When someone is telling me he’s an authority or expert and that what he is teaching me will propel me to the same success, I want to know that person is exactly who he claims to be. I’d like to see references from people who aren’t part of the tribe and it shouldn’t be too difficult to check those references. See, I’m not rich. I’m tired of being made to feel silly because I think $99 is too much to pay for an ebook and $1500 is too much money to spend on an online writing course. I have a mortgage and I have a family. Nothing would piss me off more than knowing I’ve been swindled out of money that could have gone to my kid’s college fund. If an Internet marketing type feels their product is so valuable it warrants serious bucks, they better darn well show me why.
Why I want to see a resume
It’s important to anyone who is buying an info product to know the person who is selling it is exactly who he says he is. I don’t want a bunch of random, vague experiences listed that seem to change from year to year. If you were once quoted on CNN.com eight years ago for something not remotely related to what you’re selling, I don’t want to see “As seen on CNN.com” listed on your info product sales page. If you say household name brands consult with you on a regular basis, I want to know who those brands are and how long you worked with them. It would also be helpful to learn why you and said name are no longer working together. Saying you worked with someone may mean it was a one off gig 20 years ago and had nothing to do with anything you’re selling. It could also mean you were fired and they would in no way ever recommend you for any gig, ever.
I wouldn’t mind knowing, in great detail, why you’re qualified to sell me this product. Having your best buddy recommend it to me means nothing, especially if he so nicely received the product for free. If you’re going to give me testimonials, I don’t want to hear from the same people every single time unless they can prove they used the product and it worked. It would be great if we could see testimonials from the lady who spent her last $500 on your ebook or the student who spent $1500 he really didn’t have in hopes your product was just the thing he needed to launch his career.

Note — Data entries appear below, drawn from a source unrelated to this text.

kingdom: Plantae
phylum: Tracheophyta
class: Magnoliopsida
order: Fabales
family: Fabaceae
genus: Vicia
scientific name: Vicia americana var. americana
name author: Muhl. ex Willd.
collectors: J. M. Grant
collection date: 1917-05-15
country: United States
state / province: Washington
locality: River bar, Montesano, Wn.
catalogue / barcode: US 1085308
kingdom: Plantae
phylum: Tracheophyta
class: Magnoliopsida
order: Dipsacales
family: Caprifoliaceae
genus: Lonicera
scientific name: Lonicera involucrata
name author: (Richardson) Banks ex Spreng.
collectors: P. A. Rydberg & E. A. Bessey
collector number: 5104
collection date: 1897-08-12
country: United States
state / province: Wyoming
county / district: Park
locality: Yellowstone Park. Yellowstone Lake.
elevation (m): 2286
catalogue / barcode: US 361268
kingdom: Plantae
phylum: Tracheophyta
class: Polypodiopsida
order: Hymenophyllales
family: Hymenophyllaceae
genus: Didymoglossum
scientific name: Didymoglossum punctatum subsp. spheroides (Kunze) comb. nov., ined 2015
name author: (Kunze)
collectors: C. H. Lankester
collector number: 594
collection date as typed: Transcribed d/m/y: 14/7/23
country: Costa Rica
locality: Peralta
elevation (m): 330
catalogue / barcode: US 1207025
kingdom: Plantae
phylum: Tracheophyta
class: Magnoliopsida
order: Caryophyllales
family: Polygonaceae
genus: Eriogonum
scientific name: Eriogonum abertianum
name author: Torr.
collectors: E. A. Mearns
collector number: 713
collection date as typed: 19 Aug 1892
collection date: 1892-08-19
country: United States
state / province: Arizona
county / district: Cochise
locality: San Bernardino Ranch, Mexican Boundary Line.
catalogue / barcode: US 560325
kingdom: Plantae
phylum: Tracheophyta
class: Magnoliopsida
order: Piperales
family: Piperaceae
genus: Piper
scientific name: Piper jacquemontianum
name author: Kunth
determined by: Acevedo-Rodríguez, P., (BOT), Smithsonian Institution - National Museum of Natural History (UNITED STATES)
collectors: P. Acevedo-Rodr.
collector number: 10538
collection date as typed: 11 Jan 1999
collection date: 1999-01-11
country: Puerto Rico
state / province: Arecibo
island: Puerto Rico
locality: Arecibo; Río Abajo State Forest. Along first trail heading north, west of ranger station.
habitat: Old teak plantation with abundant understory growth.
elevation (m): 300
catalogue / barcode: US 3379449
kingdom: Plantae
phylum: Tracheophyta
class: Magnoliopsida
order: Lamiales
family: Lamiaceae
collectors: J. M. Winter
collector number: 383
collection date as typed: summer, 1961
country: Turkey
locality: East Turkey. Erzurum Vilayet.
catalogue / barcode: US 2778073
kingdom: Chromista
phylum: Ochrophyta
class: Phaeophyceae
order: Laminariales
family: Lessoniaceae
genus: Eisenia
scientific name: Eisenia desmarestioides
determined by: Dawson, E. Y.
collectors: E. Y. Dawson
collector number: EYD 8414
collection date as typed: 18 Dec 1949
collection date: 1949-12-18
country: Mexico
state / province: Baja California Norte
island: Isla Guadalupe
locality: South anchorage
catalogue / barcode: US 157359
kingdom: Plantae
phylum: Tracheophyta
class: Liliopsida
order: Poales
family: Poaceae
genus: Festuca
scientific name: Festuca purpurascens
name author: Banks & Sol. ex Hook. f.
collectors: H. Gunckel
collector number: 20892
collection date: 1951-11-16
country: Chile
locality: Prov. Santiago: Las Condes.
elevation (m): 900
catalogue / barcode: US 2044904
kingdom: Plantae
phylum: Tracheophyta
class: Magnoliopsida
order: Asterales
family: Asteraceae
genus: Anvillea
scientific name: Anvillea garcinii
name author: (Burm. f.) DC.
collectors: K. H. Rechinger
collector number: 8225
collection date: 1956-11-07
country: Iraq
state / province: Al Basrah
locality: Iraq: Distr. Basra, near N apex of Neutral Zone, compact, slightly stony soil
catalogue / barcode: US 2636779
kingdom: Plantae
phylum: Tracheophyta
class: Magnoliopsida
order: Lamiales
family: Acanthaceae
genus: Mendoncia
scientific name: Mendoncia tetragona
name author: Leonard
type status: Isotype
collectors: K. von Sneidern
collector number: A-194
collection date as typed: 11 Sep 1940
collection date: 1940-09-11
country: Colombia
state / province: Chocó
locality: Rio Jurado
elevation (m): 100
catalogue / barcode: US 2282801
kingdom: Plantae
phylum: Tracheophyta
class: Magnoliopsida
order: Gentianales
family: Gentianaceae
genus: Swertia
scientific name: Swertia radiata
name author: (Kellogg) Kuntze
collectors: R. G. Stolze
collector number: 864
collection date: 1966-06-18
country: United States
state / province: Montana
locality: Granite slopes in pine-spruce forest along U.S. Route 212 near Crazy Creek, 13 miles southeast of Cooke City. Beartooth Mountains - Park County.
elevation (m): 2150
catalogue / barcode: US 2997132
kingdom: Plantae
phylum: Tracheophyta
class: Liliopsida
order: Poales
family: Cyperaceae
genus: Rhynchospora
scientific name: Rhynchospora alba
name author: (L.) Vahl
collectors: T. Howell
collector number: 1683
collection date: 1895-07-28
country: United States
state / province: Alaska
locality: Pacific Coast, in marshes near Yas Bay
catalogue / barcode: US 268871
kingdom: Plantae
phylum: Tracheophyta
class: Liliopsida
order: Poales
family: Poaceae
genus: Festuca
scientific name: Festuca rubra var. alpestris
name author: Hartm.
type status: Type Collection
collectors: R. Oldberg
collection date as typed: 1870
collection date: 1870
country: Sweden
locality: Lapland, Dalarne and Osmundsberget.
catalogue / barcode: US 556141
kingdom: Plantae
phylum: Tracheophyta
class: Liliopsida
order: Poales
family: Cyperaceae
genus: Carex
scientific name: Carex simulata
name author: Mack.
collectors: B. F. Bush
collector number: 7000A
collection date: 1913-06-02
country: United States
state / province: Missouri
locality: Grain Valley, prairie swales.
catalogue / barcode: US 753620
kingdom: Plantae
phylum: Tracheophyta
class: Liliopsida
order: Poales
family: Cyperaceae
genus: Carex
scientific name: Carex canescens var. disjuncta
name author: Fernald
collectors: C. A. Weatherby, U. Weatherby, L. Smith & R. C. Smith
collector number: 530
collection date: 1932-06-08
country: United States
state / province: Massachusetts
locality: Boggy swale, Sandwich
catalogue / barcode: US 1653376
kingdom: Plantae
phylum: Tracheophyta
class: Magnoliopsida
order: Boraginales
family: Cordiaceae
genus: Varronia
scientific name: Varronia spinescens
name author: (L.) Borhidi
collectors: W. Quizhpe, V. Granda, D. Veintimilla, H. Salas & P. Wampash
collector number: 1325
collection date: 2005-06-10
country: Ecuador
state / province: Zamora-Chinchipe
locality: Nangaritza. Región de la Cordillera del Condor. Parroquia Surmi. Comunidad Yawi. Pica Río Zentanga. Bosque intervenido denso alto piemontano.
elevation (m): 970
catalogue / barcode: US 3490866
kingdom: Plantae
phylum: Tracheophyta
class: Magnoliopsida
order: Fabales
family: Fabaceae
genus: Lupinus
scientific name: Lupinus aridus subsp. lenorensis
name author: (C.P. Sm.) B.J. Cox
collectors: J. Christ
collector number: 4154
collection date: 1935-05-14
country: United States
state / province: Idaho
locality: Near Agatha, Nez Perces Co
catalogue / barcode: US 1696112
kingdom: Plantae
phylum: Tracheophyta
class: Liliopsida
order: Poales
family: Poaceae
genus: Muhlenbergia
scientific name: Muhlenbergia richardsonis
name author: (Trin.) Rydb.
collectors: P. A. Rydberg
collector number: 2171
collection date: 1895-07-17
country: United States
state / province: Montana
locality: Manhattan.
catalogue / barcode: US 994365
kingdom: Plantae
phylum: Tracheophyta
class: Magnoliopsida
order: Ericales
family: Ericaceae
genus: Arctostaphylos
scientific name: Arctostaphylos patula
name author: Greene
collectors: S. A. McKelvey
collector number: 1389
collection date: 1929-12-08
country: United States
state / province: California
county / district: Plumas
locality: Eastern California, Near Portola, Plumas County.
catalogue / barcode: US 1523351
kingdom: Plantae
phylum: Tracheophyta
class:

There’s a reason people who are looking for work create resumes, just as there’s a reason interviews are required before hiring someone for a job. The people who we’re paying big money to for a product? They’re also working for us and if they want our business bad enough they should make it their mission to create a bond of trust. If they’re exactly who they say they are it shouldn’t be a problem to to list details that are easy to prove or find people to do the reviews who aren’t friends or affiliates.
Who do you buy from online?
Do you buy from a person online who you really don’t know much about? How do you determine someone is trustworthy. Because someone blogs on a regular basis, does this make him an expert? Tell us about who you buy from online and why you trust that person. Also, would you ever publicly call out a big name for selling a shoddy product, or are you too afraid of the tribe?